Obama: No military solution to Iran nuclear threat

After reassuring skeptics for years that the military option against Iran will remain on the table, Obama has changed his tune, insisting that only a diplomatic agreement with Tehran could prevent a nuclear threat. 

By: AP and World Israel News Staff
President Obama (R) and PM Netanyahu.

President Obama (R) and PM Netanyahu. (AP/Martinez Monsivais)

After stating several times that “all options are on the table,” including military action against Iran’s nuclear sites, if negotiations with the Islamic Republic fail, US President Barack Obama has changed his position.

The American leader reached out to a skeptical Israeli public in an interview to be aired on Israeli TV on Tuesday, saying that only an agreement, not military action, can prevent Iran from obtaining nuclear weapons.

“I can, I think, demonstrate, not based on any hope, but on facts and evidence and analysis, that the best way to prevent Iran from having a nuclear weapon is a verifiable, tough agreement,” he stated.

Obama’s remarks come as an end-of-June deadline for a nuclear deal with Iran is fast approaching.

“A military solution will not fix it. Even if the United States participates, it would temporarily slow down an Iranian nuclear program, but it will not eliminate it,” he said on Channel 2’s investigative program Uvda, which means “Fact.”

Israel has said repeatedly that the emerging nuclear agreement with Iran is a “bad deal” and that a military option is still on the table to prevent Iran from getting the bomb. Prime Minister Benjamin Netanyahu has been urging world leaders unceasingly not to settle for a dangerous agreement.

Speaking to German Foreign Minister Frank-Walter Steinmeier on Sunday, Netanyahu warned that a nuclear deal with Iran would give the Islamic Republic billions of dollars to finance its terror networks and increase its nuclear capabilities, regardless of an agreement.
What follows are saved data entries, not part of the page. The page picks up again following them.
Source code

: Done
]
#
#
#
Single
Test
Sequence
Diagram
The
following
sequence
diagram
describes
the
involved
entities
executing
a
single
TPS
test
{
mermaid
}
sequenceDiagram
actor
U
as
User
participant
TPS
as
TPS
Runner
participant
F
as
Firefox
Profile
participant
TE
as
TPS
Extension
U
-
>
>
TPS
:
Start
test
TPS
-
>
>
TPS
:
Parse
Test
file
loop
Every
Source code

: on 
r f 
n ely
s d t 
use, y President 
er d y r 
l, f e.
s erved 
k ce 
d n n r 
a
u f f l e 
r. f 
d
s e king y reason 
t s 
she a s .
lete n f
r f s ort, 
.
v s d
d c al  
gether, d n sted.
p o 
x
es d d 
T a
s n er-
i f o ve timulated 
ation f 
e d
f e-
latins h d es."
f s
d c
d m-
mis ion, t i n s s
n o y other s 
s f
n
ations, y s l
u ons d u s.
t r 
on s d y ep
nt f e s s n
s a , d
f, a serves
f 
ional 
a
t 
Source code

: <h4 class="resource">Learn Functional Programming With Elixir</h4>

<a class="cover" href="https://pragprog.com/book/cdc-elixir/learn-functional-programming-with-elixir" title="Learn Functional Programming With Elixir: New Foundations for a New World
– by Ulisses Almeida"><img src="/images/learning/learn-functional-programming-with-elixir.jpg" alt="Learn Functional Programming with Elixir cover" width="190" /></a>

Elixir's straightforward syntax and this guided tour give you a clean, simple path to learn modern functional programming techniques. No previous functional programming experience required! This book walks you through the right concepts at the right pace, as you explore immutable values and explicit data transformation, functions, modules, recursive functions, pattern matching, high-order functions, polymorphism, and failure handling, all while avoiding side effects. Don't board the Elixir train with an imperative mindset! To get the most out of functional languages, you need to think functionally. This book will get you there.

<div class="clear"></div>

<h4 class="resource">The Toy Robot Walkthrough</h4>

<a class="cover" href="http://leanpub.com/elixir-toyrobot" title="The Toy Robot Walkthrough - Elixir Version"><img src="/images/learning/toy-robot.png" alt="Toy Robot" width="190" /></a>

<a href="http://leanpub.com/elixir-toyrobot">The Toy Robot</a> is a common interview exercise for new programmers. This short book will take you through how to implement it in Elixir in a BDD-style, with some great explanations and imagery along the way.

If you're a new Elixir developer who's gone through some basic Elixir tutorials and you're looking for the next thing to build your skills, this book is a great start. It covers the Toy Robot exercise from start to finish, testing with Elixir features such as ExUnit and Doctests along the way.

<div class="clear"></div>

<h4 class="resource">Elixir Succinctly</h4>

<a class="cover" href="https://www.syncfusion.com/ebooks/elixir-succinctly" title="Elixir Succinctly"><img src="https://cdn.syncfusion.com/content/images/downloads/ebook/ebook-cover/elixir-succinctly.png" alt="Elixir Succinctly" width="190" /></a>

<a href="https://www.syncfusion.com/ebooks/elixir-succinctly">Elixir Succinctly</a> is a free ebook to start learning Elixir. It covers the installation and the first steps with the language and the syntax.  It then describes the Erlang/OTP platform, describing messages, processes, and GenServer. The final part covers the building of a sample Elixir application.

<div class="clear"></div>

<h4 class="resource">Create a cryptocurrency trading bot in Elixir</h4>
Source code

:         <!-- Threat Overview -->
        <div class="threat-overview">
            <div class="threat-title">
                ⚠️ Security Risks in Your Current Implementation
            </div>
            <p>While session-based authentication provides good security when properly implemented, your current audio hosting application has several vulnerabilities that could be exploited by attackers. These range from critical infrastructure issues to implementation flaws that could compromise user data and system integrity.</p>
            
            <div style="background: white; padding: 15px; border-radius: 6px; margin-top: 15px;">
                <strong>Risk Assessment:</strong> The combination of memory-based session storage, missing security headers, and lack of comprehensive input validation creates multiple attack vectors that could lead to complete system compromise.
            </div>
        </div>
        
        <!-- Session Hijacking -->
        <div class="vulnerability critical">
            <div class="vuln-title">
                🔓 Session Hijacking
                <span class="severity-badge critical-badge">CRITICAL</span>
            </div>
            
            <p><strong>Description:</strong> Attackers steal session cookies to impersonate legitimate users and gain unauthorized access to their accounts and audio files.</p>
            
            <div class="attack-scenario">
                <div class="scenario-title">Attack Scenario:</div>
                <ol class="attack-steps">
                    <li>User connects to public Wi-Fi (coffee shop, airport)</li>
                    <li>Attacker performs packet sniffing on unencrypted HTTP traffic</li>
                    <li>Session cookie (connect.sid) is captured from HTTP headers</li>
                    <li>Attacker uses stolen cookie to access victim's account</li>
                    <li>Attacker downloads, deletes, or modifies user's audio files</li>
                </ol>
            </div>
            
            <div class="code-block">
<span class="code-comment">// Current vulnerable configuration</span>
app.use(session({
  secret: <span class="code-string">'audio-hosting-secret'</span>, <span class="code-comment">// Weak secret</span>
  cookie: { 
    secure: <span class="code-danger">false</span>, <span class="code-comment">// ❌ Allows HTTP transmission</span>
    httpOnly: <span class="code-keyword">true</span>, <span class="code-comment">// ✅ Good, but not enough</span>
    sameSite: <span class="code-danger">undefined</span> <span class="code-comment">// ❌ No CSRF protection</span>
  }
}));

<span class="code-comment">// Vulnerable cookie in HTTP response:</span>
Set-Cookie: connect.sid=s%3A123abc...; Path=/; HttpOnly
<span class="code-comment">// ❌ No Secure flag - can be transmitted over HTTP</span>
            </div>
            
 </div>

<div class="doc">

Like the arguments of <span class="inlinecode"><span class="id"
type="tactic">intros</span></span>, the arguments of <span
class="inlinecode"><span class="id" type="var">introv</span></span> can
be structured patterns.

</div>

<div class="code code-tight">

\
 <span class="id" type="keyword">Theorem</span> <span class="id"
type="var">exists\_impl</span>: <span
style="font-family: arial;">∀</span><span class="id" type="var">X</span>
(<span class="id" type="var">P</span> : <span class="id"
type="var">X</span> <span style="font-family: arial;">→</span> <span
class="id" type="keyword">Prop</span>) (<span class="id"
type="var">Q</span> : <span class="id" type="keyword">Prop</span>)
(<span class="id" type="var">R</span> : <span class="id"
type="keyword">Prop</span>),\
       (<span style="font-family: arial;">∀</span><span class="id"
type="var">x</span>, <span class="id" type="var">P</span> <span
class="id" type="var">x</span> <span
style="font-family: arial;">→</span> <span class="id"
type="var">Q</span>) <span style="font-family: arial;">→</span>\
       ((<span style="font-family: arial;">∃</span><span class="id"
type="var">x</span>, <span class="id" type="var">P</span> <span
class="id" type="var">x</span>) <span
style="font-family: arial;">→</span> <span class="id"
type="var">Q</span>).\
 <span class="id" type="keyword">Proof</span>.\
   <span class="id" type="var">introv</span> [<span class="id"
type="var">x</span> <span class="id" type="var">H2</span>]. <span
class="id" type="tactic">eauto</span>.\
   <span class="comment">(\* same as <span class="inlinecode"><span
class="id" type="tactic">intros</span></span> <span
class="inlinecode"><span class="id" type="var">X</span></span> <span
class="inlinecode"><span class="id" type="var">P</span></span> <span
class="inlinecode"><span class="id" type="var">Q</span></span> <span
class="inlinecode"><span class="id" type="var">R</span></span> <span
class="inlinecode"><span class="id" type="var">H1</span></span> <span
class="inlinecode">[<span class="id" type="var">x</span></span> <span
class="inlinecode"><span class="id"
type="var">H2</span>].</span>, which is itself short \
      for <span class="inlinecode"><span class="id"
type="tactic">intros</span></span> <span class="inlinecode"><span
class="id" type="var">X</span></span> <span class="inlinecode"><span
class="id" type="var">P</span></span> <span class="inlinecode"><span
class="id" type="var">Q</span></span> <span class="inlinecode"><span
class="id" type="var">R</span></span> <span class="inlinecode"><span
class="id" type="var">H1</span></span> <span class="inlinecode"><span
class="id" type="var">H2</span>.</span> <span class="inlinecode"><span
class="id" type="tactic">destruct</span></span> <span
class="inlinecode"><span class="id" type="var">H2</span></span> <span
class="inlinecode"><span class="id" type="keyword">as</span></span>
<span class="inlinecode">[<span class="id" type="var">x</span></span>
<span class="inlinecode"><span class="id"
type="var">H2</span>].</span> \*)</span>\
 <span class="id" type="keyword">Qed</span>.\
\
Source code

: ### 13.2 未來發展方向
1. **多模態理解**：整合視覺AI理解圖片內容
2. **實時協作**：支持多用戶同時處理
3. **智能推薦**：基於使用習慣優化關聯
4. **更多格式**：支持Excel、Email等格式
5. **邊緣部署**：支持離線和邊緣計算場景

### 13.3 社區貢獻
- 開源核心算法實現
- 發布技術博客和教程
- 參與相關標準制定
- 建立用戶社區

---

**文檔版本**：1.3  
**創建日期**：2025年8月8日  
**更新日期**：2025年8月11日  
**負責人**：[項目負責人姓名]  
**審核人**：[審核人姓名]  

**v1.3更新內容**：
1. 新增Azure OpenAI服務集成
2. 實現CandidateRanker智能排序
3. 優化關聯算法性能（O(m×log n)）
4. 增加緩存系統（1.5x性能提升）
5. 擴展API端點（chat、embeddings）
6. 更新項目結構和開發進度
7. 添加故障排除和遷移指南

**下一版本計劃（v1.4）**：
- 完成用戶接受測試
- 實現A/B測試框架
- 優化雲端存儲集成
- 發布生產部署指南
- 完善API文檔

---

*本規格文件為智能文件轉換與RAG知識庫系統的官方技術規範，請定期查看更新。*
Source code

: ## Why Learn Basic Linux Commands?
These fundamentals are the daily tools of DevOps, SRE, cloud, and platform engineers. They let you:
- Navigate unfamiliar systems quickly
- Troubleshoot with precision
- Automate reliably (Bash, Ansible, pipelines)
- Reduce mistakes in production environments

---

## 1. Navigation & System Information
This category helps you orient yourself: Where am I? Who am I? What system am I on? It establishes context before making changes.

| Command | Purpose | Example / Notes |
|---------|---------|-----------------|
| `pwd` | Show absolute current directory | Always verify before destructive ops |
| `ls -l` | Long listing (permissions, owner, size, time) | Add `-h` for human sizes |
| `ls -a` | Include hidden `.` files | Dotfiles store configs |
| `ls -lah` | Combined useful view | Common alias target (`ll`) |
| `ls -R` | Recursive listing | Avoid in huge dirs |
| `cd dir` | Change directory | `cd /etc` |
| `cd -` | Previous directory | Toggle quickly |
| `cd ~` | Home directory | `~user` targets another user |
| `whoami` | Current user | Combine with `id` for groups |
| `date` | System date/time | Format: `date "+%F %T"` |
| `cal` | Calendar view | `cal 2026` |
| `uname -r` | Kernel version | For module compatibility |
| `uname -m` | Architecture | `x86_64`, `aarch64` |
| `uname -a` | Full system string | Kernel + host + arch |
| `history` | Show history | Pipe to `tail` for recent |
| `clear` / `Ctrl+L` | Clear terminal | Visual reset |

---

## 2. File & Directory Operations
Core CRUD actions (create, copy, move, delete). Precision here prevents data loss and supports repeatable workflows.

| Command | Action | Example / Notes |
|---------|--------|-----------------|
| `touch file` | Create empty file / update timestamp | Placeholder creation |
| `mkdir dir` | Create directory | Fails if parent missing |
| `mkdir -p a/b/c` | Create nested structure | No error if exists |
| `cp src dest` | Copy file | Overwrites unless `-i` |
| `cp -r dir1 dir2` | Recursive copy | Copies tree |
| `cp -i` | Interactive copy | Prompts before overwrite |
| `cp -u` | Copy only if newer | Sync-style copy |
Therefore, he said, “there’s a need to hold out for a better deal, to use biting sanctions that have proved effective,”

Relations between Obama and Netanyahu have been tense at times, and the Iran issue has been a source of contention between the traditionally close allies.

Zarif Kerry

US Secretary of State Kerry (L) and Iranian Foreign Minister Zarif during the nuclear negotiations. (AP/Susan Walsh)

The proposed deal would freeze Iran’s nuclear program for a decade in return for sanctions relief. Iran insists that its nuclear program is solely for peaceful purposes, while the West fears that Tehran will build nuclear weapons.

Israel views a nuclear-armed Tehran as a threat to its very existence, citing Iran’s repeated calls for Israel’s destruction, its long-range missile program and its support for violent anti-Israel terror groups like the Hezbollah in Lebanon. A nuclear Iran, Israeli leaders point out, would also pose a grave threat to the world.

When asked how he would respond if Israel were to act militarily without notifying him, Obama said he “won’t speculate on that.”

“I understand your concerns and I understand your fears,” he added.

Senior officials in Israel’s Ministry of Foreign Affairs criticized Obama in Tuesday’s Israel Hayom daily, saying the US president seems “determined to achieve a bad deal with Iran.”